Only the lines holding "mede" are wanted; find them in the listing and return each one.

MATERIAL PROVIDED:
_ _ _ _

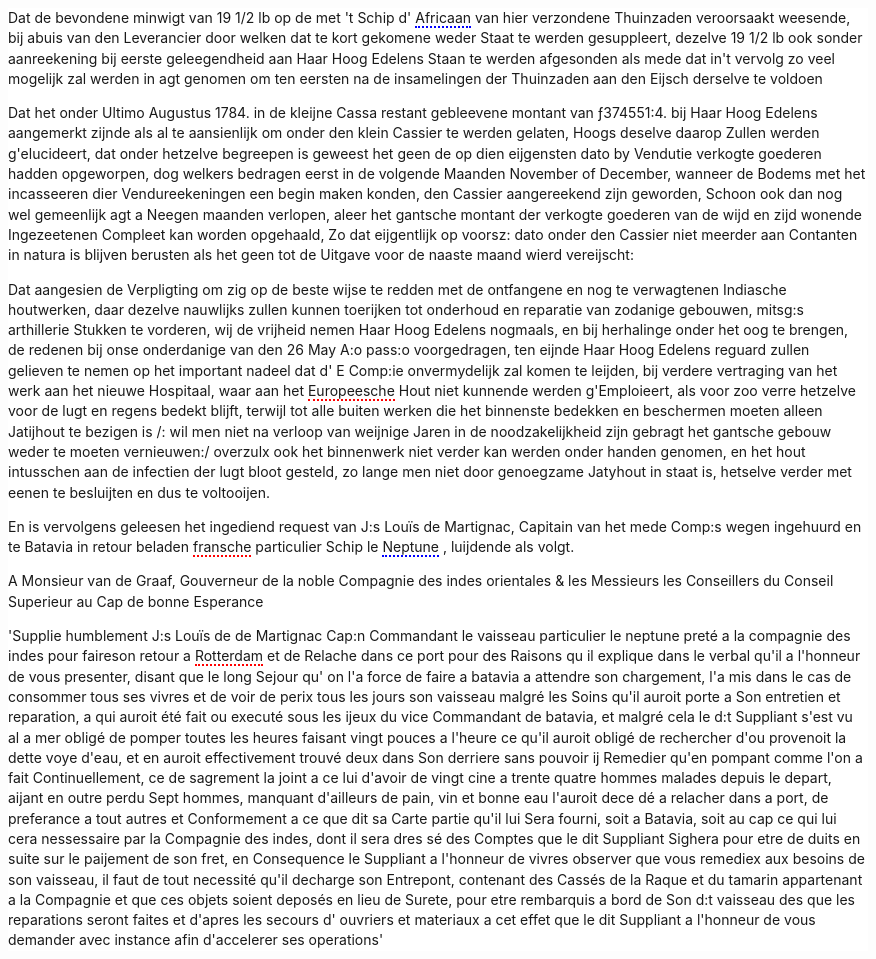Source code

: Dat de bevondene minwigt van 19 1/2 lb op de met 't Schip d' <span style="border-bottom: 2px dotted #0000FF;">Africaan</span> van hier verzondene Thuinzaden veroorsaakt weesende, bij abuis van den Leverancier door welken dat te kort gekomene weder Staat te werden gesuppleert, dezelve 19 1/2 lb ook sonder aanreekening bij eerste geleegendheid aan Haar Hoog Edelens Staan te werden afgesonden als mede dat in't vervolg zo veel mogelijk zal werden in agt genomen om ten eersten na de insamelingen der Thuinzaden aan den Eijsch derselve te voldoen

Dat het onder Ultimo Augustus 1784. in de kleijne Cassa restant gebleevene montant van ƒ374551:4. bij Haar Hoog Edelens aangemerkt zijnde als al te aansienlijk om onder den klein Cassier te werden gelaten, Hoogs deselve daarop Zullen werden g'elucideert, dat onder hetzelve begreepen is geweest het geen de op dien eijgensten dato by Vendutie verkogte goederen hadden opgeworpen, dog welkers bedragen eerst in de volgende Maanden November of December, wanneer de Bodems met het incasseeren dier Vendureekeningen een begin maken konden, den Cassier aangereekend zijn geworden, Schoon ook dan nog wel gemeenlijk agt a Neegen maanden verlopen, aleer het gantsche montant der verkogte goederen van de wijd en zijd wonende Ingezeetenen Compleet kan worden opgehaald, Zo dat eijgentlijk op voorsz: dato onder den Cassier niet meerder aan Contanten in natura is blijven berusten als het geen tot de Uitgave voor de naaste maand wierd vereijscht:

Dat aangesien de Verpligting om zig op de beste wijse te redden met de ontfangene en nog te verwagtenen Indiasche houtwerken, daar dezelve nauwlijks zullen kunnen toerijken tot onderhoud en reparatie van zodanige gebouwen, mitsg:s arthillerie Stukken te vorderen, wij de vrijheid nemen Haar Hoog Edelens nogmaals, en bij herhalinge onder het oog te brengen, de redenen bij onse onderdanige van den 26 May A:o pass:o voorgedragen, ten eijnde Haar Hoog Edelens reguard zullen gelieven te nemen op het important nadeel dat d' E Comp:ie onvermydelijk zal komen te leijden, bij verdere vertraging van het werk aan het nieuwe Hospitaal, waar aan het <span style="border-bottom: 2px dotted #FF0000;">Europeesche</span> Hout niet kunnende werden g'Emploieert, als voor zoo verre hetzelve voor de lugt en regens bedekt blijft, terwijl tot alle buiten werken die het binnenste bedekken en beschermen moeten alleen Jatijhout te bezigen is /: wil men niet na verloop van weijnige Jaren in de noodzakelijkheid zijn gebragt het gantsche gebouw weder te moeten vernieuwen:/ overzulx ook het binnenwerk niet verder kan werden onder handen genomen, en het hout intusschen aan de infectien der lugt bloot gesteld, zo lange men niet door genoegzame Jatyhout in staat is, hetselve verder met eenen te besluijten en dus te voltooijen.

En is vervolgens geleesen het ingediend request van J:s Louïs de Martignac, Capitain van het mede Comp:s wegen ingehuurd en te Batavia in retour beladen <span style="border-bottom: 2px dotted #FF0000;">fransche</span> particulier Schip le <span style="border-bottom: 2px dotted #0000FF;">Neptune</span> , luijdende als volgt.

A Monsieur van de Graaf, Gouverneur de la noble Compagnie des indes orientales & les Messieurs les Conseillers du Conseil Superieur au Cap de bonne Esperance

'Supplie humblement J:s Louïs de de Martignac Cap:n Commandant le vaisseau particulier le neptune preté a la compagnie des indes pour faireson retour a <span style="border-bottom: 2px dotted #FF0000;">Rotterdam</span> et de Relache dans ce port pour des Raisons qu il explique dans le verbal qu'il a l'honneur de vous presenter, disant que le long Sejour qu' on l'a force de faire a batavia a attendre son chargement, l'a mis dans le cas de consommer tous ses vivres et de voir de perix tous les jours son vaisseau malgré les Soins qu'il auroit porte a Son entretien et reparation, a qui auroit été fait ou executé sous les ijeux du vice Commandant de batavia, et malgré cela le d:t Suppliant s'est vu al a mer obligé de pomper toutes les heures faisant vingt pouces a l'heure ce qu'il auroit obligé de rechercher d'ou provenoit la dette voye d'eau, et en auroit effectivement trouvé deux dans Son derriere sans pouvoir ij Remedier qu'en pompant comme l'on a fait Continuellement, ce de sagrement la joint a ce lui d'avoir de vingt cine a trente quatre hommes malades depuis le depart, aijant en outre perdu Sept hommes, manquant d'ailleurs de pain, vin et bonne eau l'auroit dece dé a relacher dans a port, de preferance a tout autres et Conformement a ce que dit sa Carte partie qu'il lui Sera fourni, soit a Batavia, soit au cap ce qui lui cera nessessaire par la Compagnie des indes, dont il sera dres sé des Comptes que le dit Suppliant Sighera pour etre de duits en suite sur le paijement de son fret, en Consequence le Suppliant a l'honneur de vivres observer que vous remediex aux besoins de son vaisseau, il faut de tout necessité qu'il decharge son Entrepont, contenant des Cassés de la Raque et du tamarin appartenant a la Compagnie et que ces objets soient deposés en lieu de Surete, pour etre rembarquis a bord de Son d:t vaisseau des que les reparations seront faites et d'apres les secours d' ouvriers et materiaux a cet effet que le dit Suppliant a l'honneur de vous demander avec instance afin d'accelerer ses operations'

_ _ _ _

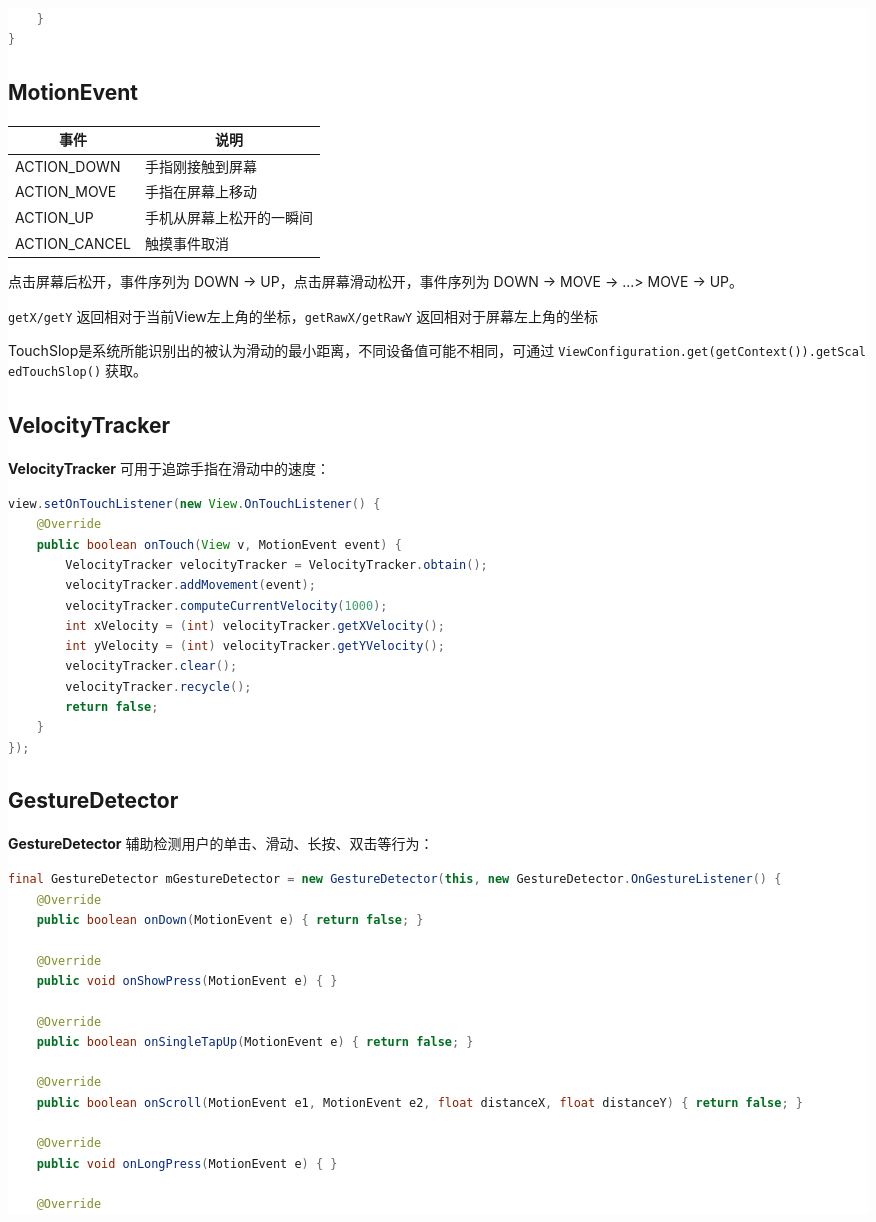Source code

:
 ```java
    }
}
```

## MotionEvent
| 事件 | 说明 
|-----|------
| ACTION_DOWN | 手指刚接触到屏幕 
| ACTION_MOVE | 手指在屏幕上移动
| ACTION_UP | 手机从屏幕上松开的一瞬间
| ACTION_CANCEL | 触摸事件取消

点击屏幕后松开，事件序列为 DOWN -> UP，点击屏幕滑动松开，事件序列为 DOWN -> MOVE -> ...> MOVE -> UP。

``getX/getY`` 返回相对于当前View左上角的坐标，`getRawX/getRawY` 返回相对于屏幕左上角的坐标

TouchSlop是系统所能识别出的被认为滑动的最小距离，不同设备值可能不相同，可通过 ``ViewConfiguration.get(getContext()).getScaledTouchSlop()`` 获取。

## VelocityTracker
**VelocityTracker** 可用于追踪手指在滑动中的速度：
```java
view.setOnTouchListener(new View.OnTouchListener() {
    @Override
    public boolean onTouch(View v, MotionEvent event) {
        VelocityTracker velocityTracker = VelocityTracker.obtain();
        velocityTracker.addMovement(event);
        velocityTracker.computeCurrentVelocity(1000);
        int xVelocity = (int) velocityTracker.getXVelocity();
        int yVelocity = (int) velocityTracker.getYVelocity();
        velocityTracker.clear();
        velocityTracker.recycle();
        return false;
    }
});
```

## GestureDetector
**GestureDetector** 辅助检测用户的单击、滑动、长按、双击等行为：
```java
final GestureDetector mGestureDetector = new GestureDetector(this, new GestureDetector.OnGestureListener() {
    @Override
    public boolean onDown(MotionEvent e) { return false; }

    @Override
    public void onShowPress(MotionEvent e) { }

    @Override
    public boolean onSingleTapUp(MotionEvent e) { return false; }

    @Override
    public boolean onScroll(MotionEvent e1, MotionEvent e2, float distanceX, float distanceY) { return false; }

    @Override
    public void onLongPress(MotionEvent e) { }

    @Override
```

_ _ _ _

ANSWER BOX:
: Dat de bevondene minwigt van 19 1/2 lb op de met 't Schip d' <span style="border-bottom: 2px dotted #0000FF;">Africaan</span> van hier verzondene Thuinzaden veroorsaakt weesende, bij abuis van den Leverancier door welken dat te kort gekomene weder Staat te werden gesuppleert, dezelve 19 1/2 lb ook sonder aanreekening bij eerste geleegendheid aan Haar Hoog Edelens Staan te werden afgesonden als mede dat in't vervolg zo veel mogelijk zal werden in agt genomen om ten eersten na de insamelingen der Thuinzaden aan den Eijsch derselve te voldoen
En is vervolgens geleesen het ingediend request van J:s Louïs de Martignac, Capitain van het mede Comp:s wegen ingehuurd en te Batavia in retour beladen <span style="border-bottom: 2px dotted #FF0000;">fransche</span> particulier Schip le <span style="border-bottom: 2px dotted #0000FF;">Neptune</span> , luijdende als volgt.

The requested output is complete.